Note other caveats below the figure:
[](https://galileo.phys.virginia.edu/compfac/faq/eduroam-wifi-config-dialog.png)
Your "identity" should be in the form mst3k@virginia.edu. Note that all letters must be in lower case.
The "password" should be the passphrase you entered when you created your certificate, above.
Save your changes.
wahoo
Only iOS, Android, macOS and Windows devices can run the Network Setup Tool and connect to the eduroam wireless network. Other devices, such as game console, streaming video players, Linux computers, and voice assistants must connect to the wahoo wireless network. UVA Information Technology Services (ITS) does not support these devices and provides instructions only as a courtesy.
Instructions for connecting to wahoo are at https://in.virginia.edu/wahoo NOTE:
- Be aware that wahoo is a hidden wireless network whose network name does not display in available wireless network lists and must be typed in.
- Devices will need to be completely powered down and restarted after registration to connect to wahoo.
- You may want to register your device from a computer. Note that you will need the console or streaming device’s MAC (Hardware) Address to do this and set the wireless flag to “Yes” on the Network Registration page at https://netreg.itc.virginia.edu (requires a UVA VPN - More Secure or UVAnywhere or More Secure).
- Be sure to select “Yes” for “This is a wireless device” on the Network Registration page.
- You can check/change this setting after registering your device by logging into NetReg, selecting “View and edit existing device registrations”, selecting your device by clicking on the MAC address link, and looking at the “Wireless device” setting.
nmcli c up "wahoo"
Enable autoconnect retries
This tells NetworkManager to try again quickly after a disconnect:
nmcli connection modify "wahoo" connection.autoconnect yes
nmcli connection modify "wahoo" connection.autoconnect-retries 0
0 here means “retry forever.” If you want a limit, use a positive number.
Increase its priority
nmcli connection modify "wahoo" connection.autoconnect-priority 10
Lower ping timeout so NM detects drops faster
NetworkManager setting that makes it detect a network drop sooner, so it can reconnect faster. Specifically:
- The property is connection.ip-ping-timeout.
- When set, NetworkManager will send ICMP pings to the gateway (or configured IP) to verify the connection.
- If the pings fail for the duration you set (in seconds), NM will mark the connection as down and trigger an immediate reconnect attempt.
A) Use your gateway (recommended):
nmcli connection modify "wahoo" ipv4.may-fail no
GW="$(nmcli -g IP4.GATEWAY connection show "wahoo")"
nmcli connection modify "wahoo" connection.ip-ping-addresses "$GW" connection.ip-ping-timeout 10
B) Use public IP(s) (only if ICMP isn’t blocked):
nmcli connection modify "wahoo" \
connection.ip-ping-addresses 1.1.1.1,8.8.8.8 \
connection.ip-ping-timeout 10
Then reactivate the connection so it takes effect:
nmcli connection down "wahoo" && nmcli connection up "wahoo"
means: If “wahoo” loses connectivity and the pings fail for 10 seconds, NetworkManager won’t wait for higher-level timeouts — it will declare the connection dead and reconnect right away.
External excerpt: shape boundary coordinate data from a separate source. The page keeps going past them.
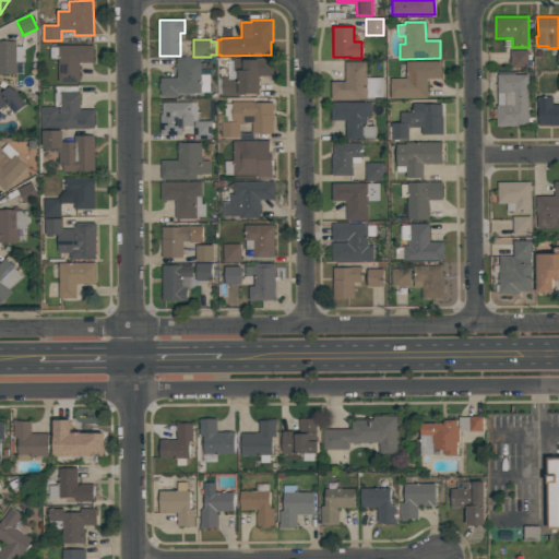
[(0,73),(0,42),(16,42),(16,46),(23,46),(23,61),(16,61),(16,64),(23,64),(23,73),(0,73)]
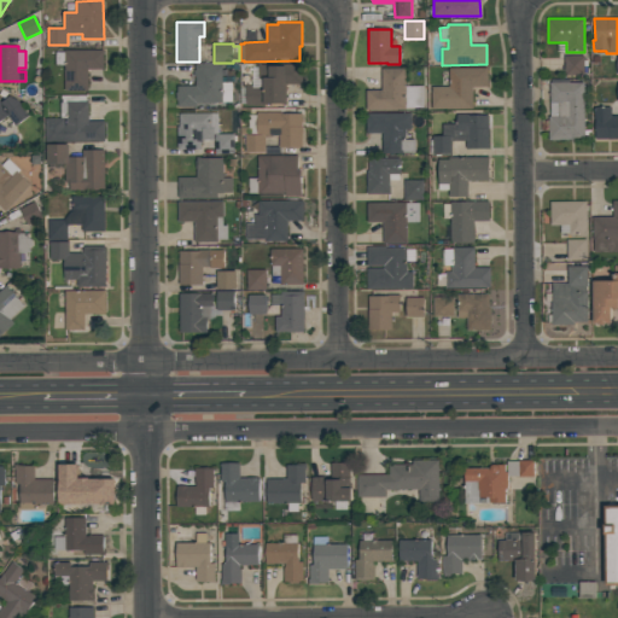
[(104,70),(88,70),(88,91),(65,91),(65,65),(56,65),(56,52),(64,52),(64,50),(104,50),(104,70)]
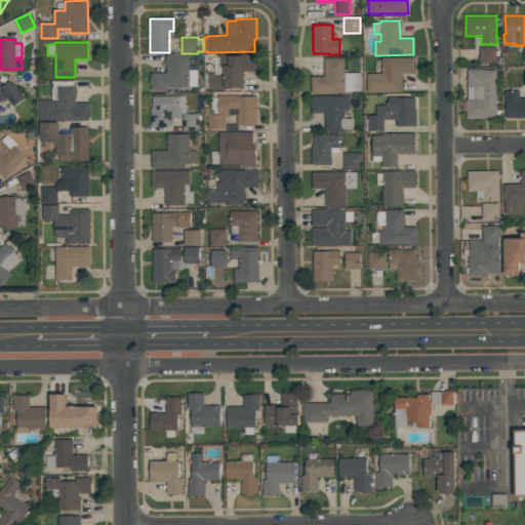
[(480,65),(479,47),(496,47),(496,65),(480,65)]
By default, this is usually disabled (0), meaning NM waits for the interface’s own link detection or DHCP failure, which can be slow (sometimes 30–60+ seconds).
When to use it
- On Wi-Fi connections: useful if the AP drops but the interface still thinks it’s “connected.”
- On VPN connections: helps detect when the tunnel silently breaks.
Caveats
- It adds a bit of extra ping traffic.
- If your network blocks ICMP, NM might think it’s always down — so only use it if pings are allowed.
Make it persistent across sleep/wake cycles
If you suspend your machine, NetworkManager will try to reconnect on wake — but if you want to be aggressive:
nmcli connection modify "wahoo" connection.lldp disable
This avoids LLDP detection delays that sometimes slow Wi-Fi reconnects.